Et t’as presque les larmes, Prior. Qui viennent là, noyer tes yeux marrons. Oui, t’as presque les larmes quand Eddy, il te dit qu’il voudrait y retourner. Parce que tu comprends pas tout ça. Tu comprends pas pourquoi il est parti. Tu sais, personne t’as dit. Pourquoi. Est-ce que quelqu’un sait au moins ? Tu sais pas. Mais, tu voudrais lui demander. Sans oser. Tu voudrais l’enlacer. Sans oser. Fermer les yeux, juste quelques secondes. « Est…ce... »

Rouvrir les yeux, ta joue appuyée sur tes bras croisés sur tes genoux. Tu le regardes. Le fixes. Le détailles. Lui qui est devenu un homme. Et, tu te demandes un instant, si toi aussi, tu l’es devenu ? Mais, tout ce que tu voudrais lui dire, tout ce que tu voudrais faire, c’est lui dire. Combien il t’a manqué. Lui dire combien de bleus mers, ils t’ont mis là, sur ta peau parfois trop pâle. Lui dire qu’il avait été ton rempart, ton barrage.
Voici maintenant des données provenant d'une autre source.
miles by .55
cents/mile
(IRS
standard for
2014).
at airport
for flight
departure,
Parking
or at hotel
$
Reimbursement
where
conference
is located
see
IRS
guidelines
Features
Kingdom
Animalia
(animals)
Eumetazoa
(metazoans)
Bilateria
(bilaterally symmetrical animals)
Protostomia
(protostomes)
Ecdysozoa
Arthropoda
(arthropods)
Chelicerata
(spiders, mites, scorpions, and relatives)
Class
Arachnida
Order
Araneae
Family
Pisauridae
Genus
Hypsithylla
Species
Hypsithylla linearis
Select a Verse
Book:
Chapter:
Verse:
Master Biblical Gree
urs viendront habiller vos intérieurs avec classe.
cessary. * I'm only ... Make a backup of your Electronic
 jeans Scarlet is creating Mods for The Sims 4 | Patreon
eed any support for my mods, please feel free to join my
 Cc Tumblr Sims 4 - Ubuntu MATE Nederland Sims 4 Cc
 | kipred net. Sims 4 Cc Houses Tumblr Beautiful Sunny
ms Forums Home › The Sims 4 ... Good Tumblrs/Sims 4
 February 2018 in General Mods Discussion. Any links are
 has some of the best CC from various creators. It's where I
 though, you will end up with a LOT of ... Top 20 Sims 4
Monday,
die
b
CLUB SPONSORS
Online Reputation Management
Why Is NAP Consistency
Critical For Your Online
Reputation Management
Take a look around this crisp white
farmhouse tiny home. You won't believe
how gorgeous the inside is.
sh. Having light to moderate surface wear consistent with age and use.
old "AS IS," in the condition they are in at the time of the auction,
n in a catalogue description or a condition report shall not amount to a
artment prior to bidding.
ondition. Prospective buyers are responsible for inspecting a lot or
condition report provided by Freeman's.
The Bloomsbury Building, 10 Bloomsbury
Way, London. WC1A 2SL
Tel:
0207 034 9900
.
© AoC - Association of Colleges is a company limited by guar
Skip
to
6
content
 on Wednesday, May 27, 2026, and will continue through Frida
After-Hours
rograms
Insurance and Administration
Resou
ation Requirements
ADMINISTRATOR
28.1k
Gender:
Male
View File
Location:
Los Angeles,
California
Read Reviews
Et que tu n’avais pas réussi, sans lui, à continuer d’être fort. Parce que tu sais pas. Prior. Comment on devient un homme. Comment c’est, un homme. Le fixer, détailler. Y a sûrement ton regard qui crie ta détresse. Mais, tu veux pas, vraiment, pleurer. Ce soir.

Sourire maigre sur ton visage. « Dit…tu m’emmènerais avec toi ? » Parce que oui. Prior, s’il était venu, là, en pleine nuit, folie dans le regard, murmure dans la noirceur, tu l’aurais fait. Un sac sur l’épaule, ta main dans la sienne. Tu l’aurais suivi jusqu’au bout du monde. Mais. Tu sais pas s’il le sait Eddy. Que tu l’aurais suivi. Tu sais pas s’il le sait Eddy. Tu tends ta main, ton visage se redressant, comme ton corps. Si grand que parfois, tu ne sais plus où le mettre. Les doigts touchent et glissent, là, sur la peau de sa joue, le long des lèvres un peu gercées et, attrapent entre eux le bout jaune de la cigarette. Sourire canaille sur ton visage. Tu l’attrapes rapidement, la tires vers toi. Corps debout. Tu la glisses entre tes lèvres. Sautes en arrière. Fantôme de douceur au bout des doigts. Tu tires sur la cigarette. « Tu viens ? On va se promener ? » Les pieds qui descendent le dock glissent sur les rochers, à la recherche de la mer noirceur.